Corona-Dehart noted that the crowd at the event was there “to support the court” as it supports schools and local businesses. She cited the example of the Rio Theater and how the community stepped up during the pandemic to help it stay open.

She also said teachers provide a lot of support.

“It’s a big thing for kids our age to be supported by the community.”

Nunez told how her 4-H equestrian leader, Angela Burger, has provided leadership and advice, even lending her a horse, which “changed my life.” She also noted the closeness of the community in that “most, if not all of the first-responders at the fire house know my family – ‘Hey, ‘you’re Dustin’s daughter’ – and I don’t even know their names.”

“Community, to me, is a lot more than a neighborhood,” Nunez said. “It’s family, somebody to support you whenever it’s needed.”

She cited examples of people donating food and water to firefighters during last summer’s wildfires and how local citizens made themselves available with trucks and trailers to rescue livestock.

“Community is just friendly,” she said. “To me, community is love.”

Following an impromptu comedy interlude by Knight, who demonstrated how to wave in a long parade (cupped hand, little movement) or a short parade (elbow movement, with wrist following), the princesses answered their own impromptu questions.

Responding to the question, “How can we better promote volunteerism in our community?” Chafin said: “Putting on more events like this” which are “really fun to come to.” She said that younger residents who enjoy such activities would be more inclined to participate when they get older.

Dehart answered “Who is your role model and why?” by naming her mother.

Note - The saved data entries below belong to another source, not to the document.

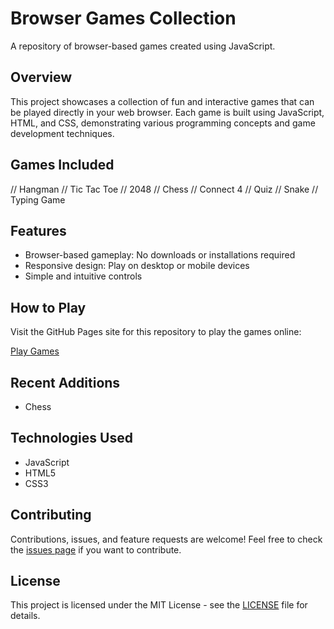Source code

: # Browser Games Collection

A repository of browser-based games created using JavaScript.

## Overview

This project showcases a collection of fun and interactive games that can be played directly in your web browser. Each game is built using JavaScript, HTML, and CSS, demonstrating various programming concepts and game development techniques.

## Games Included

// Hangman
// Tic Tac Toe
// 2048
// Chess
// Connect 4
// Quiz
// Snake
// Typing Game


## Features

- Browser-based gameplay: No downloads or installations required
- Responsive design: Play on desktop or mobile devices
- Simple and intuitive controls

## How to Play

Visit the GitHub Pages site for this repository to play the games online:

[Play Games](https://jonasajohansen.github.io/Games/)


## Recent Additions

- Chess
## Technologies Used

- JavaScript
- HTML5
- CSS3

## Contributing

Contributions, issues, and feature requests are welcome! Feel free to check the [issues page](https://github.com/yourusername/games/issues) if you want to contribute.

## License

This project is licensed under the MIT License - see the [LICENSE](LICENSE) file for details.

“My mom has helped me grow a lot,” she said. “She’s helped me learn right and wrong, growing up. What she’s done for me has really guided me for what I want to do after high school.”

Hart, asked “Do you think social media has helped or hurt our society, and why?” said it has done both.

“On the pro side, social media can connect us so we can stay in community,” she said. “On the opposite side, a lot of people base their whole lives on social media. They just need to take a step back.”

Maynard was asked what she liked best about the community of Sweet Home. She cited her earlier speech: “I really like the family atmosphere,” noting that even people who don’t know each other care.

“I’ve gone to churches where people pray for people who they don’t know.”

Nunez was asked what her top choices would be for things to do and see in Sweet Home.

“Visit Foster Lake Mall and the dam, along with the lake,” she advised. “I believe that the lake has such a huge impact on our society, on us. It’s brought a lot of people here and it’s brought them back.”

Brown offered “words of encouragement” before the crowning of the queen, admitting that since she usually works with elementary students, “what could I say to high-schoolers to motivate them and prepare them for the future? I’m not gonna lie; I had to Google it.”

What she found, though, she said, was pretty much what she would have said, which was advising the girls to “find happiness for yourself first – don’t forget that you must be happy with who you are and what you are doing with life first.”

More advice: practice gratitude, strive to be more than just pretty, engage in hobbies that “rejuvenate you,” and “know what you deserve.”

“You are all beautiful,” Brown told the court, urging them to get out of “toxic” relationships.

“Make sure you are being treated like the beautiful people you are. You are amazing, you are in an amazing community, surrounded by amazing people.”

2020 Queen Becky Belcher, along with court members Natali Chase and Olivia Martineau, crowned Maynard as Miss Congeniality and Hart was named First Princess, who would step in if Nunez is unable to fulfill her queenly responsibilities.